Llamabot provides a class called `QueryBot` which implements everything above for you and allows you to just query the vector database.

In [135]:
from llamabot import QueryBot
from pathlib import Path

system_message = "You are a helpful assistant that can answer questions \
    based on the provided documents."
doc_paths = [Path("doc1.txt"), Path("doc2.txt")]

query_completer = QueryBot(
    system_prompt=system_message,
    model_name="ollama_chat/qwen2.5",
    collection_name="documents",
    document_paths=doc_paths
)
print(query_completer.system_prompt.content)

  0%|          | 0/2 [00:00<?, ?it/s]

  0%|          | 0/1 [00:00<?, ?it/s]

  0%|          | 0/1 [00:00<?, ?it/s]

You are a helpful assistant that can answer questions     based on the provided documents.


In [140]:
q = "Tell me about Papua New Guinea"
# what does it retrieve (default n of results is 20)
print(query_completer.docstore.retrieve(q))
response = query_completer('Tell me about Papua New Guinea, very brief')

['Languages with statutory recognition in Papua New Guinea are Tok Pisin, English, Hiri Motu, and Papua New Guinean Sign Language', 'The only language with statutory recognition in France is French']
Papua New Guinea recognizes four official languages: Tok Pisin, English, Hiri Motu, and Papua New Guinean Sign Language. The country has a diverse linguistic landscape due to its numerous indigenous languages.

In [141]:
response = query_completer('Tell me about France, very brief')

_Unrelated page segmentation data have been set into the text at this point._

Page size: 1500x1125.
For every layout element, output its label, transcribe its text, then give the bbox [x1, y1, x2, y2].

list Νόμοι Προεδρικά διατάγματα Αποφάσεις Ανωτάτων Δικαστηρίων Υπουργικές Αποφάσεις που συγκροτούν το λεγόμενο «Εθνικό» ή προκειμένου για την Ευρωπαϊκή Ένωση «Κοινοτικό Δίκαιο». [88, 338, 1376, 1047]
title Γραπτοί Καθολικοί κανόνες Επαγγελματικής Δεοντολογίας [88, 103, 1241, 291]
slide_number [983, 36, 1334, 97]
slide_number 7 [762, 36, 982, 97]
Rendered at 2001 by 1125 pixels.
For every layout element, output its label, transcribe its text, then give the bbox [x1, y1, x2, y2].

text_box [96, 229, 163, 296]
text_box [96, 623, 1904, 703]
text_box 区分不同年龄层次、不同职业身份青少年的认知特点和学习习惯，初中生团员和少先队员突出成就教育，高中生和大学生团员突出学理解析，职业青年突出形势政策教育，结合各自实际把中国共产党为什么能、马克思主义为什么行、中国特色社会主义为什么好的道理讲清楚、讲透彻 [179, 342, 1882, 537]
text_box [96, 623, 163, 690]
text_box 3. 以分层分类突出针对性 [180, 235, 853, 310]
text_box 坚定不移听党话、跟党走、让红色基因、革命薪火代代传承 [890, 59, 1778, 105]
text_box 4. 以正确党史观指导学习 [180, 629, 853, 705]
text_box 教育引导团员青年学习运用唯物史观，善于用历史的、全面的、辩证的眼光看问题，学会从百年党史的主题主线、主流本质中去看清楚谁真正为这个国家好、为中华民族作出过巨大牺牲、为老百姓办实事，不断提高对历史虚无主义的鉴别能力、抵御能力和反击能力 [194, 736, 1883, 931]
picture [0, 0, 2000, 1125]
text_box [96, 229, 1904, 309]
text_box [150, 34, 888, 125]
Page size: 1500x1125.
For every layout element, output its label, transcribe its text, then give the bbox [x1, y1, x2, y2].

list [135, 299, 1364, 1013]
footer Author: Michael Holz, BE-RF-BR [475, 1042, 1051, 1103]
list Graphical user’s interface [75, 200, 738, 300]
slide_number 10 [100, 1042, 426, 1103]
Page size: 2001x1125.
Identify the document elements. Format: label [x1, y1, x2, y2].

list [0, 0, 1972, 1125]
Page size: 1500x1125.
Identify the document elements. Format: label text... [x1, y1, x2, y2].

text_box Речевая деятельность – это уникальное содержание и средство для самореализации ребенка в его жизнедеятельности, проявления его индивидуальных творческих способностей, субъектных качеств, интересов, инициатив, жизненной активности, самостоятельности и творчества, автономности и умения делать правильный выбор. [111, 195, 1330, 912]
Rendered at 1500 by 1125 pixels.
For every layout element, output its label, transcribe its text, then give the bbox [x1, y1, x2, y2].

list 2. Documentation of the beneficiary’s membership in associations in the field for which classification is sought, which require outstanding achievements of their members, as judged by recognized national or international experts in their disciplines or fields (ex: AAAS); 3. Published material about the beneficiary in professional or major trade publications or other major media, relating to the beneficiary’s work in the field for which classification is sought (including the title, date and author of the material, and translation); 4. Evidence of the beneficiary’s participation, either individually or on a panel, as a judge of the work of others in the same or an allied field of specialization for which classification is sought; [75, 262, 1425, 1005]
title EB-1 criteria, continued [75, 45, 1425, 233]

France recognizes only one language with statutory recognition: French.

In [142]:
q = 'Tell me about Germany'
query_completer.docstore.retrieve(q, 2)

['The only language with statutory recognition in France is French',
 'Languages with statutory recognition in Papua New Guinea are Tok Pisin, English, Hiri Motu, and Papua New Guinean Sign Language']

In [143]:
response = query_completer('Tell me about Germany, very brief')

Germany's official language is German. There is no mention of statutory recognition for other languages in the provided documents.